Some hailed Garaufis’ March 1 decision—which stipulated that residents with severe dementia, those who are a danger to themselves or others and those in need of skilled nursing care would not be eligible to leave the adult homes—as a landmark ruling.
“We think this is a really important ruling that will change the lives of 4,300 people for the better,” said Cliff Zucker, Executive Director of Disability Advocates Inc., the plaintiff in the case. “We’re thrilled with the order.”
Some opinions were less supportive of Garaufis: Editorials in the Daily News (which supported his 2009 ruling) and New York Post have criticized the order. Both have made unsubstantiated claims that homelessness will proliferate among the city’s mentally ill.
Just two days after Garaufis’ court order, the State of New York appealed the case.
Adult home operators welcomed the appeal. Jeffrey J. Edelman, President of the New York Coalition for Quality Assisted Living (NYCQAL), represents 14 of the 28 for-profit adult homes in New York City affected by the order. “We think the judge got it very wrong,” he said.
Edelman acknowledges that there have been successful cases of people moving from adult homes to supported housing. But he argues that a wide range of people inhabit the adult homes, many of them may not be capable of living in a less-structured and more independent environment.
“People who own and run adult homes are people who have histories of caring for the disabled,” Edelman said in defense of the operators of these privately owned for-profit residences. “They’re doing what they’re doing because they want to help people with social needs.” Currently, approximately 4,300 mentally ill individuals live in adult homes in New York City.

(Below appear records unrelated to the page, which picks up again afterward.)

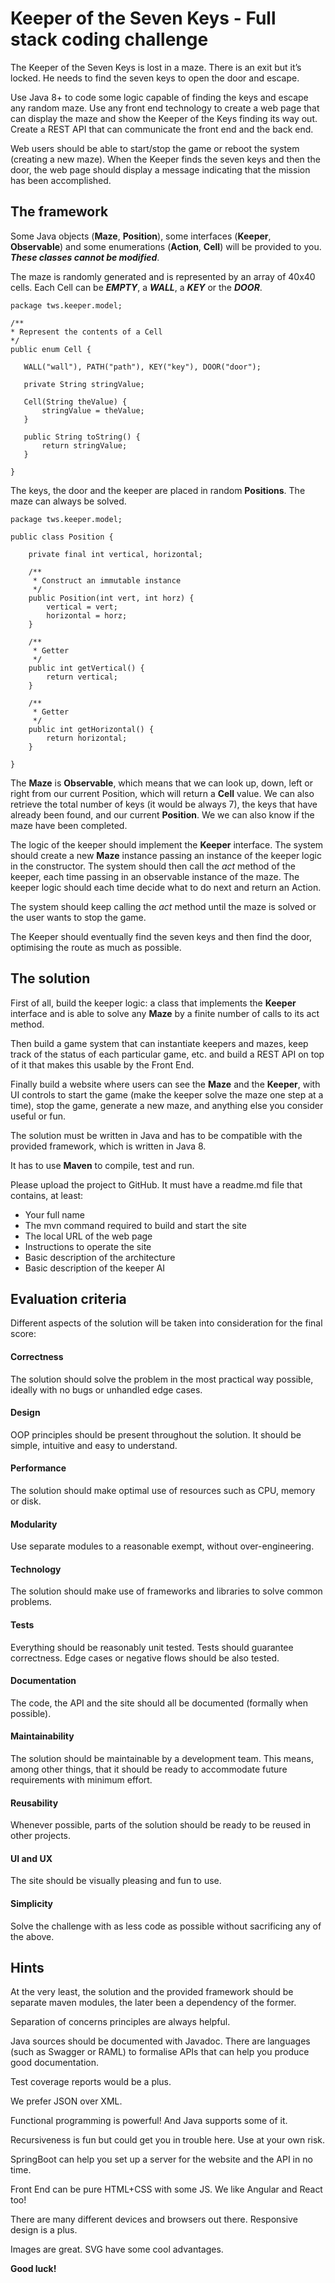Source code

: # Keeper of the Seven Keys - Full stack coding challenge

The Keeper of the Seven Keys is lost in a maze. There is an exit but it’s locked. He needs to find the seven keys to open the door and escape.

Use Java 8+ to code some logic capable of finding the keys and escape any random maze. Use any front end technology to create a web page that can display the maze and show the Keeper of the Keys finding its way out. Create a REST API that can communicate the front end and the back end.

Web users should be able to start/stop the game or reboot the system (creating a new maze). When the Keeper finds the seven keys and then the door, the web page should display a message indicating that the mission has been accomplished. 

## The framework

Some Java objects (**Maze**, **Position**), some interfaces (**Keeper**, **Observable**) and some enumerations (**Action**, **Cell**) will be provided to you. ***These classes cannot be modified***.

The maze is randomly generated and is represented by an array of 40x40 cells. Each Cell can be ***EMPTY***, a ***WALL***, a ***KEY*** or the ***DOOR***.

 ``` [language]
package tws.keeper.model;

/**
 * Represent the contents of a Cell
 */
public enum Cell {

    WALL("wall"), PATH("path"), KEY("key"), DOOR("door");

    private String stringValue;

    Cell(String theValue) {
        stringValue = theValue;
    }

    public String toString() {
        return stringValue;
    }

}
```

The keys, the door and the keeper are placed in random **Positions**. The maze can always be solved.

``` [language]
package tws.keeper.model;

public class Position {

    private final int vertical, horizontal;

    /**
     * Construct an immutable instance
     */
    public Position(int vert, int horz) {
        vertical = vert;
        horizontal = horz;
    }

    /**
     * Getter
     */
    public int getVertical() {
        return vertical;
    }

    /**
     * Getter
     */
    public int getHorizontal() {
        return horizontal;
    }

}
```

The **Maze** is **Observable**, which means that we can look up, down, left or right from our current Position, which will return a **Cell** value. We can also retrieve the total number of keys (it would be always 7), the keys that have already been found, and our current **Position**. We we can also know if the maze have been completed.

The logic of the keeper should implement the **Keeper** interface. The system should create a new **Maze** instance passing an instance of the keeper logic in the constructor. The system should then call the *act* method of the keeper, each time passing in an observable instance of the maze. The keeper logic should each time decide what to do next and return an Action. 

The system should keep calling the *act* method until the maze is solved or the user wants to stop the game.

The Keeper should eventually find the seven keys and then find the door, optimising the route as much as possible.

## The solution

First of all, build the keeper logic: a class that implements the **Keeper** interface and is able to solve any **Maze** by a finite number of calls to its act method.

Then build a game system that can instantiate keepers and mazes, keep track of the status of each particular game, etc. and build a REST API on top of it that makes this usable by the Front End.

Finally build a website where users can see the **Maze** and the **Keeper**, with UI controls to start the game (make the keeper solve the maze one step at a time), stop the game, generate a new maze, and anything else you consider useful or fun.

The solution must be written in Java and has to be compatible with the provided framework, which is written in Java 8.

It has to use **Maven** to compile, test and run.

Please upload the project to GitHub. It must have a readme.md file  that contains, at least:

* Your full name
* The mvn command required to build and start the site
* The local URL of the web page
* Instructions to operate the site
* Basic description of the architecture
* Basic description of the keeper AI

## Evaluation criteria

Different aspects of the solution will be taken into consideration for the final score:
#### Correctness 
The solution should solve the problem in the most practical way possible, ideally with no bugs or unhandled edge cases.
#### Design
OOP principles should be present throughout the solution. It should be simple, intuitive and easy to understand.
#### Performance
The solution should make optimal use of resources such as CPU, memory or disk.
#### Modularity
Use separate modules to a reasonable exempt, without over-engineering.
#### Technology
The solution should make use of frameworks and libraries to solve common problems. 
#### Tests
Everything should be reasonably unit tested. Tests should guarantee correctness. Edge cases or negative flows should be also tested.
#### Documentation
The code, the API and the site should all be documented (formally when possible).
#### Maintainability
The solution should be maintainable by a development team. This means, among other things, that it should be ready to accommodate future requirements with minimum effort.
#### Reusability
Whenever possible, parts of the solution should be ready to be reused in other projects. 
#### UI and UX
The site should be visually pleasing and fun to use.
#### Simplicity
Solve the challenge with as less code as possible without sacrificing any of the above.

## Hints

At the very least, the solution and the provided framework should be separate maven modules, the later been a dependency of the former.

Separation of concerns principles are always helpful.

Java sources should be documented with Javadoc. There are languages (such as Swagger or RAML) to formalise APIs that can help you produce good documentation.

Test coverage reports would be a plus.

We prefer JSON over XML.

Functional programming is powerful! And Java supports some of it.

Recursiveness is fun but could get you in trouble here. Use at your own risk.

SpringBoot can help you set up a server for the website and the API in no time.

Front End can be pure HTML+CSS with some JS. We like Angular and React too!

There are many different devices and browsers out there. Responsive design is a plus.

Images are great. SVG have some cool advantages.

**Good luck!**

Geoff Lieberman, Executive Director of the Coalition of Institutionalized Aged and Disabled, said the appeal was disheartening. “We are incredibly disappointed that the state is delaying the ability of adult home residents to have the right to move to integrated housing,” he said.
Lieberman stressed that the ruling’s emphasis on supported housing for present and future adult home residents doesn’t force individuals to move. “Folks will not simply be thrown out of adult homes. The homes will not be shut down and people will not be thrown to the streets,” he said.
Supported housing, Zucker explained, does not involve building new apartments. The non-profit agencies will make an effort to place individuals in apartments rented in the communities they prefer. A variety of non-profit agencies will provide individualized support services tailored to each client’s need, Zucker said. The contracted non-profit organizations ensure that supported housing tenants are receiving necessary social, medical and psychological support services, he said.
Zucker anticipates that the state will seek to stay the order pending its appeal, potentially delaying implementation for up to a year.
Morgan Hook, press secretary to Gov. David Paterson, would not discuss the order or the appeal. “We look forward to an ultimate resolution in this matter,” Hook said.
Bloomfield remains positive about the future. “It’s a tremendous victory and landmark decision that will change the rules of the game for adult home residents,” Bloomfield said. “This is dream come true for many residents… There is also a sense of momentum.”